[TASK GOAL]:
If a line in the listing below contains "table", return that line.

[RECORDS PROVIDED]:
+ + +
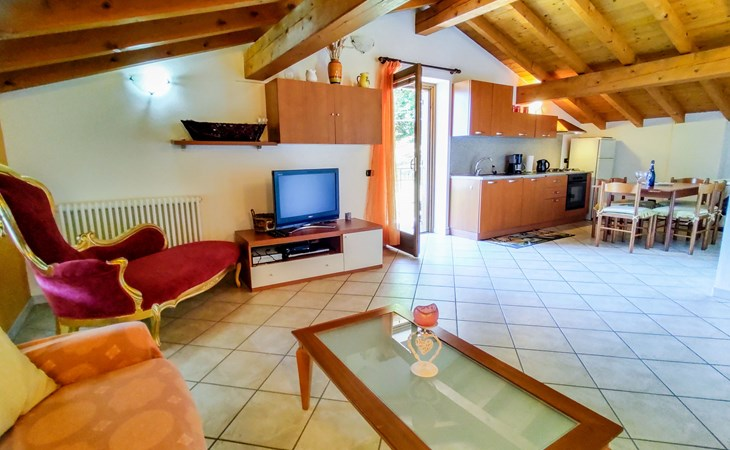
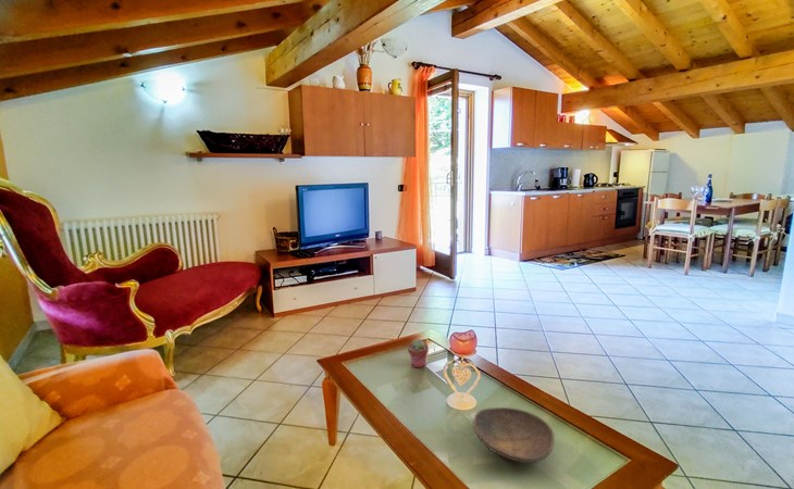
+ decorative bowl [472,406,556,464]
+ potted succulent [407,338,430,368]
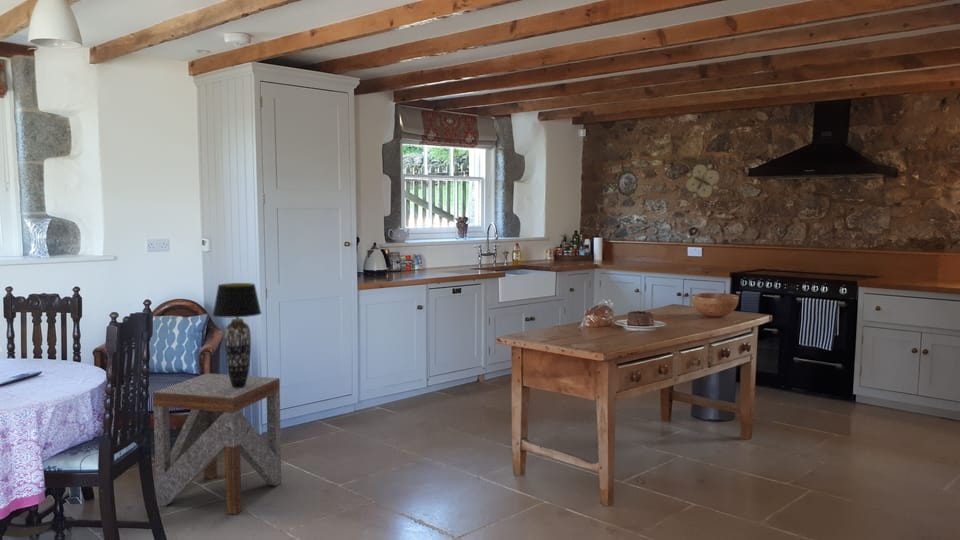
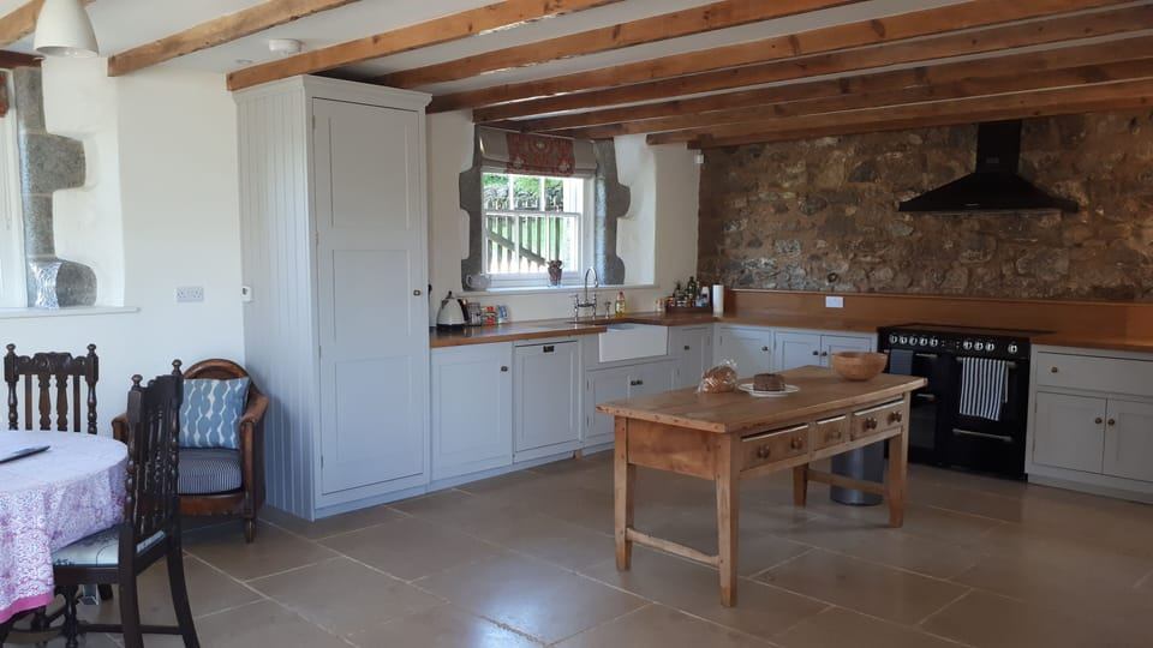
- wall ornament [685,163,720,199]
- table lamp [212,282,263,388]
- side table [152,372,282,516]
- decorative plate [616,170,638,197]
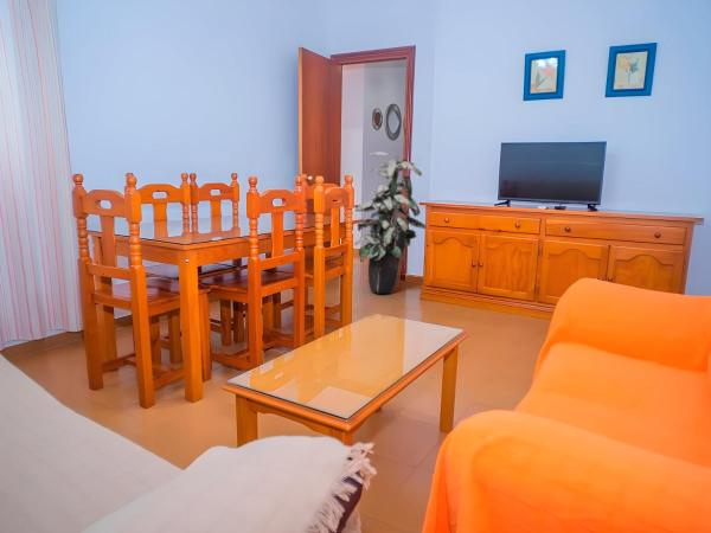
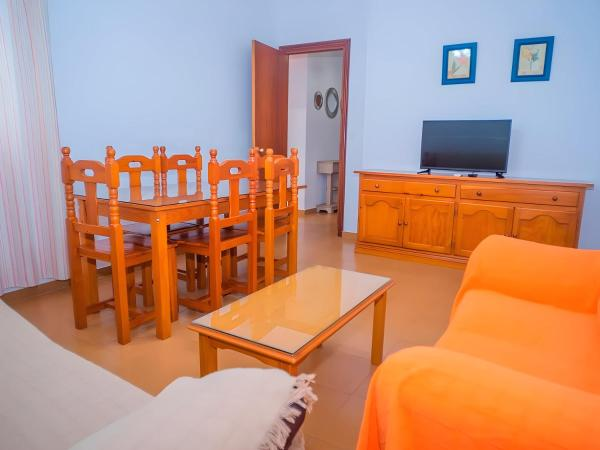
- indoor plant [353,150,427,295]
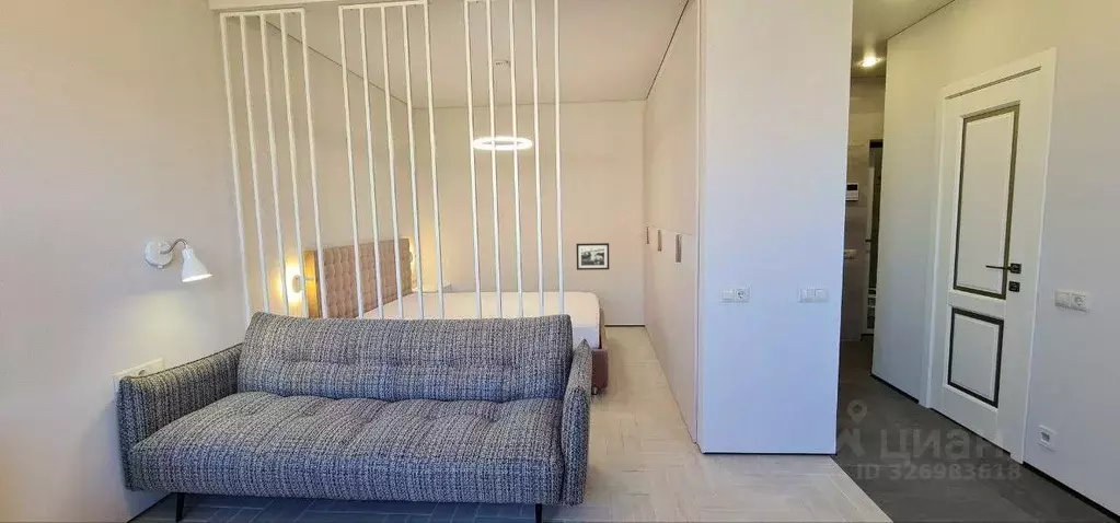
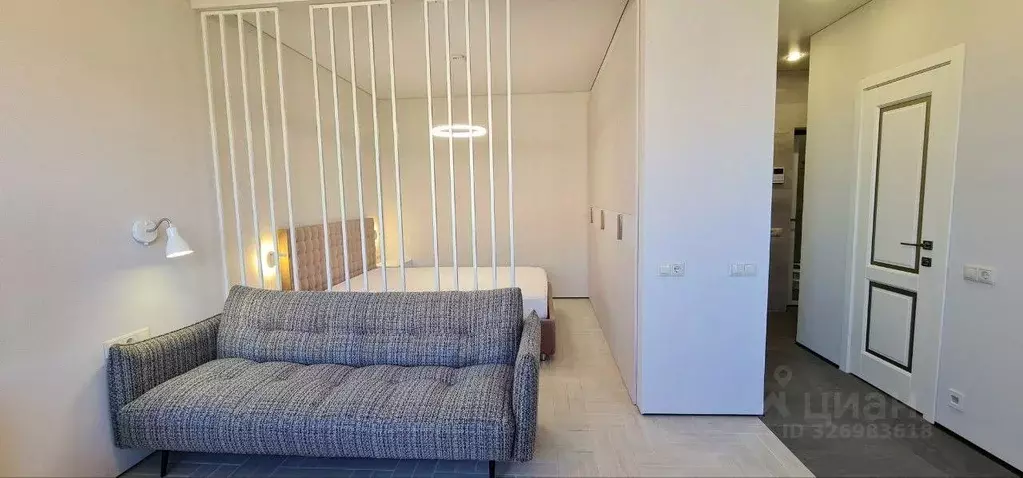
- picture frame [576,242,610,271]
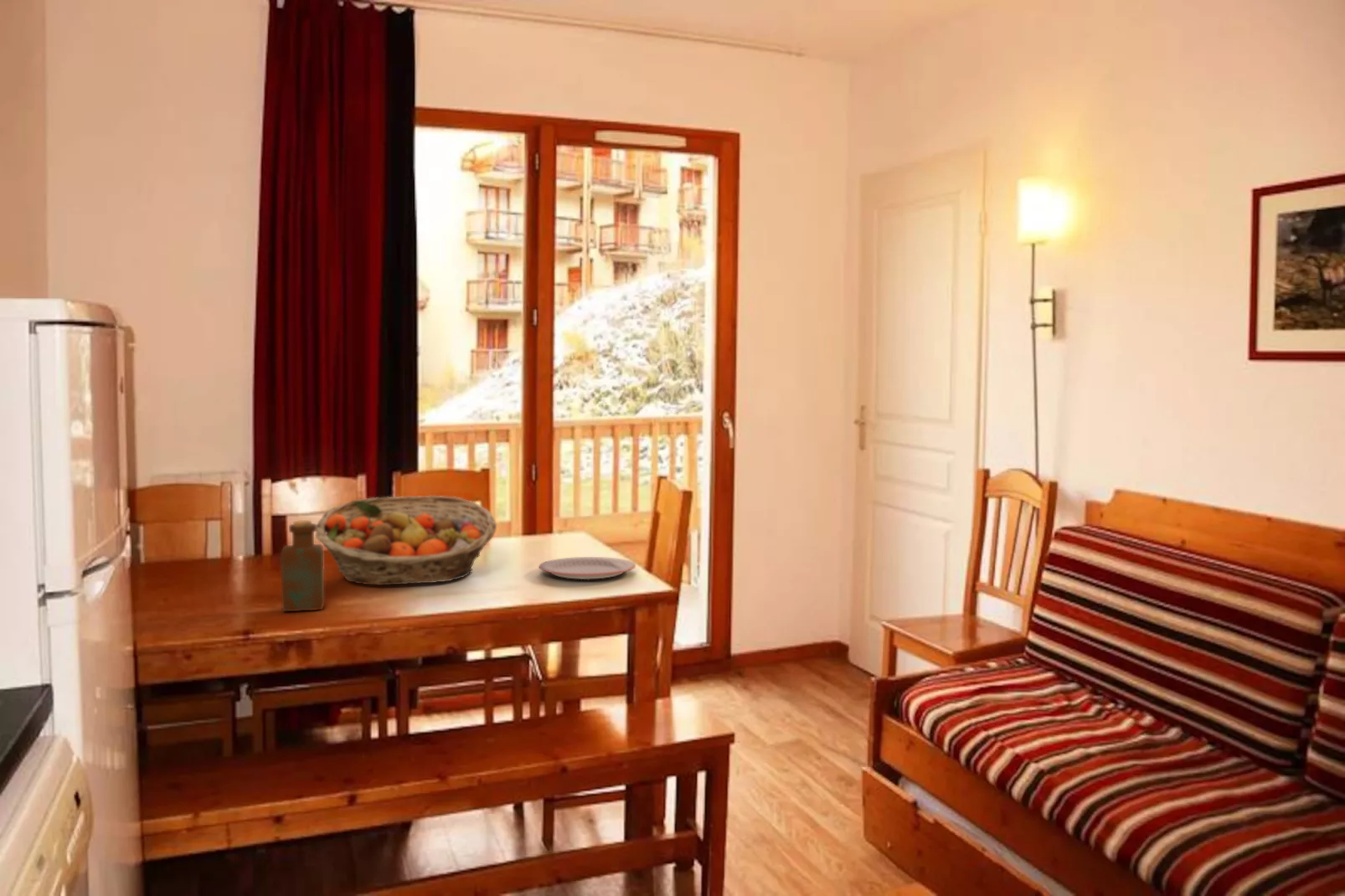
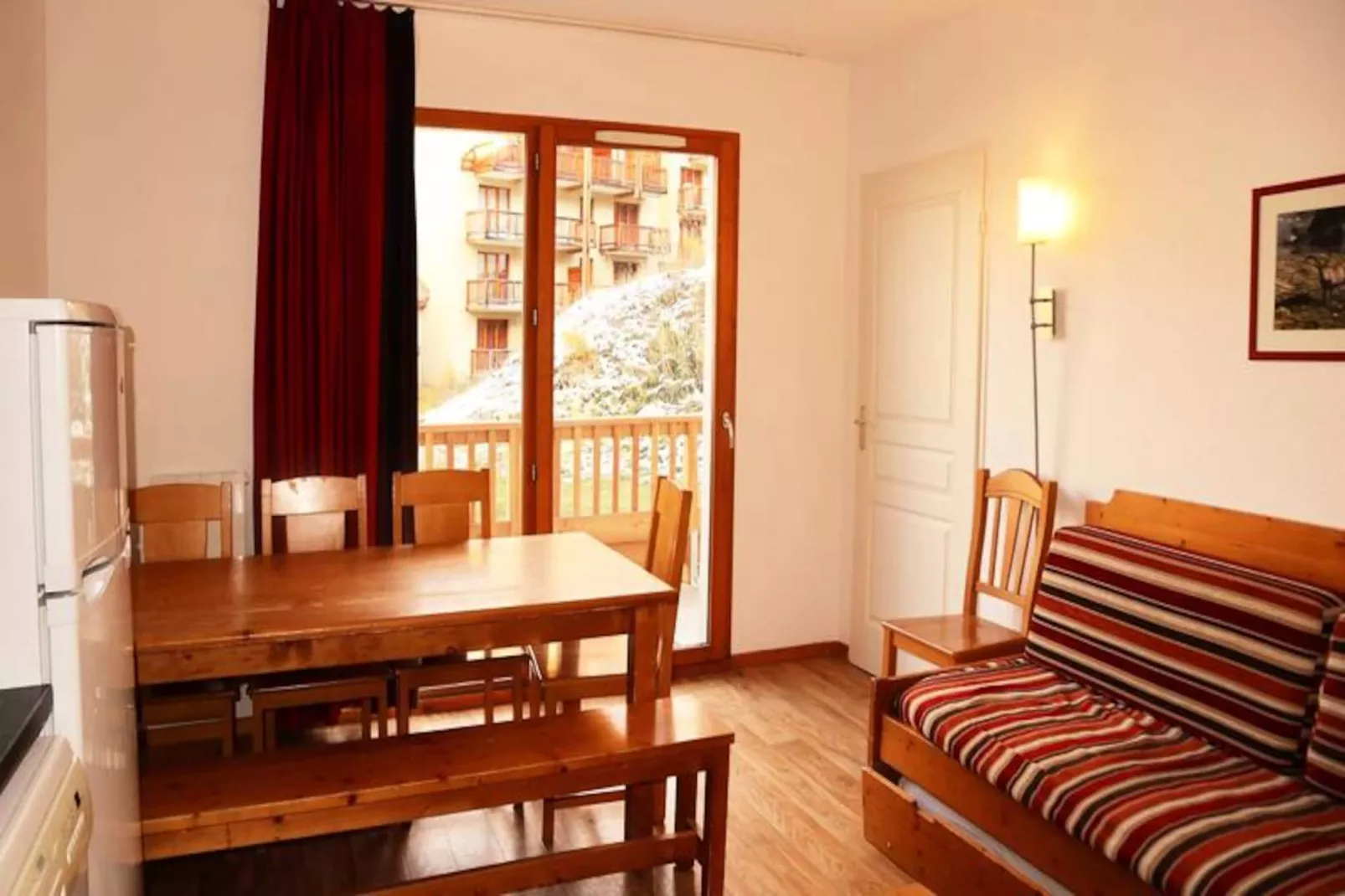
- fruit basket [315,495,497,586]
- plate [538,556,636,580]
- bottle [280,519,325,612]
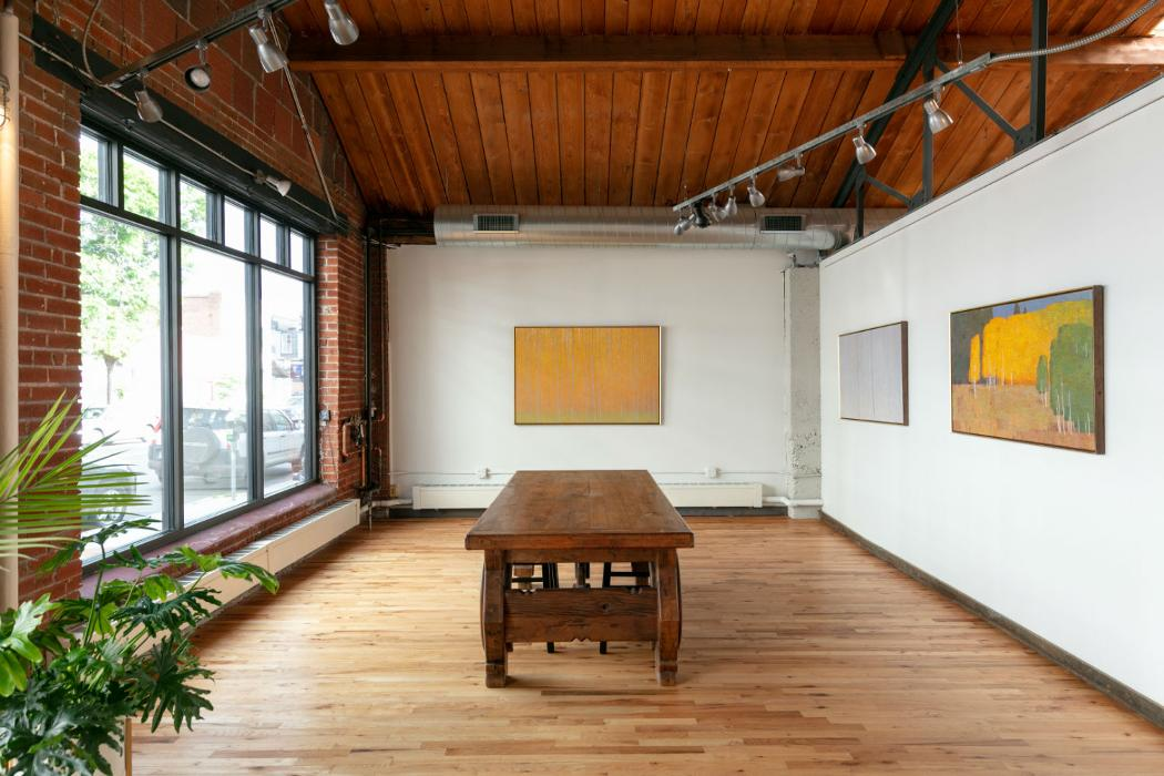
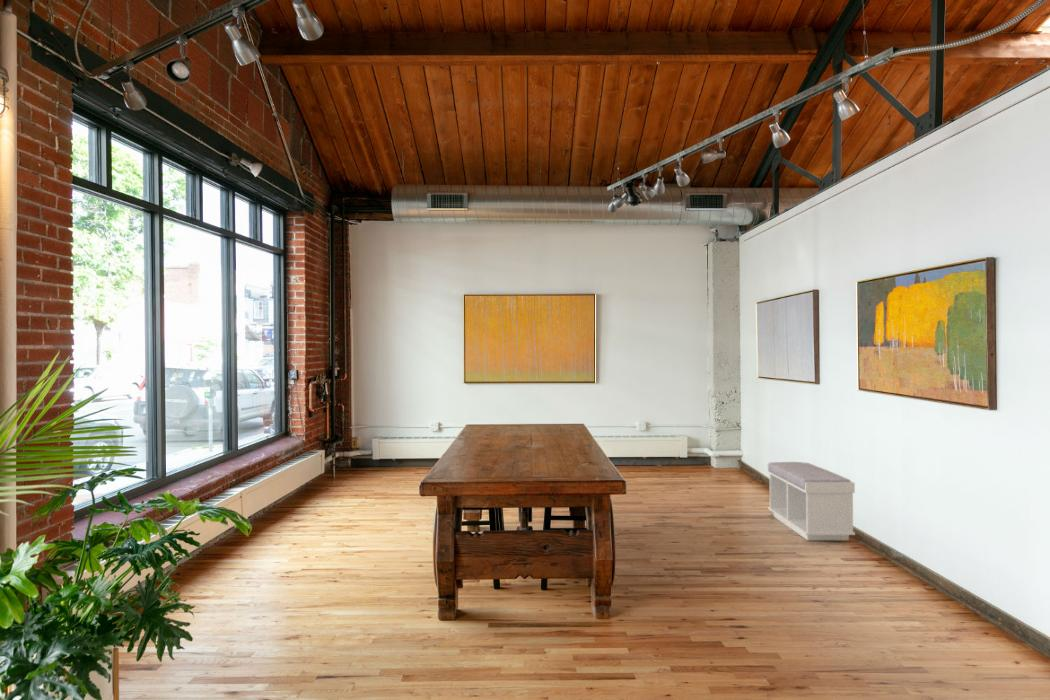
+ bench [767,461,856,541]
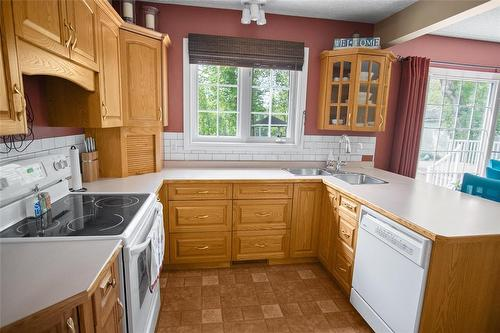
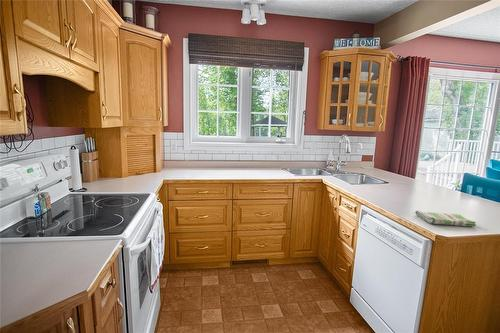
+ dish towel [414,209,477,227]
+ + +
[RESULT]:
- table lamp [212,282,263,388]
- side table [152,372,282,516]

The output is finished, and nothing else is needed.